Two hydrolytic enzymes; CHI and GLU belong to the PR protein families which are accepted as markers of ISR involved in a general defense response after wounding or attack by a pathogen [11]. This investigation showed a strong gene expression of GLU and CHI in fruit induced by both fengycin and the pathogen. However, higher levels of GLU and CHI expressions were obviously shown in fruit treated with the fengycin–pathogen co treatment rather than when treated with the pathogen alone. The present finding seems to be similar to previous investigation that showed that CHI1 gene expression in citrus was increased after exposing to a lipopeptide [43]. Typically, both enzymes are present at low levels in most plant tissues, but their gene transcriptions are induced by elicitors such as antagonistic agents [44], UV-irradiation, pathogens and JA, and β-aminobutyric acid [45].

Conclusion

Among the three kinds of CLPs produced by B. subtilis ABS-S14, iturin A and fengycin but not surfactin show strong antifungal activity against P. digitatum. Surfactin and fengycin trigger plant defenses, but iturin A did not have such a role.
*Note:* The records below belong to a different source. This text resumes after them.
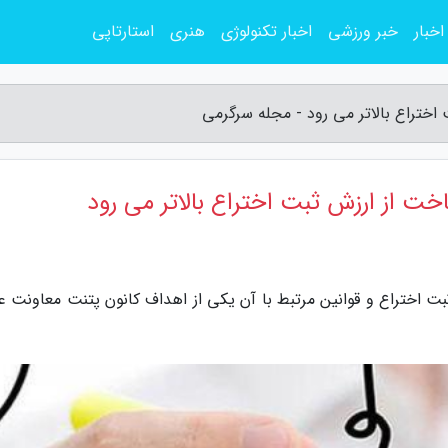
اخبار
خبر ورزشی
اخبار تکنولوژی
هنری
استارتاپی
 اختراع بالاتر می رود - مجله سرگرمی
اخت از ارزش ثبت اختراع بالاتر می رود
بت اختراع و قوانین مرتبط با آن یکی از اهداف کانون پتنت معاونت ع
These findings clearly confirmed that CLPs obtained from this strain of B. subtilis act as effective triggers for disease resistance mechanisms in citrus fruit by initiating defense response through the ISR mechanism in a plant host for protection against the pathogen. However, a detailed analysis of the abilities of CLPs to elicit defense-related genes in citrus flavedo in the absence of infection by pathogens reinforces the biocontrol potential of each of the CLPs produced by this strain of B. subtilis that promises to be of use to protect citrus from some fungal infections.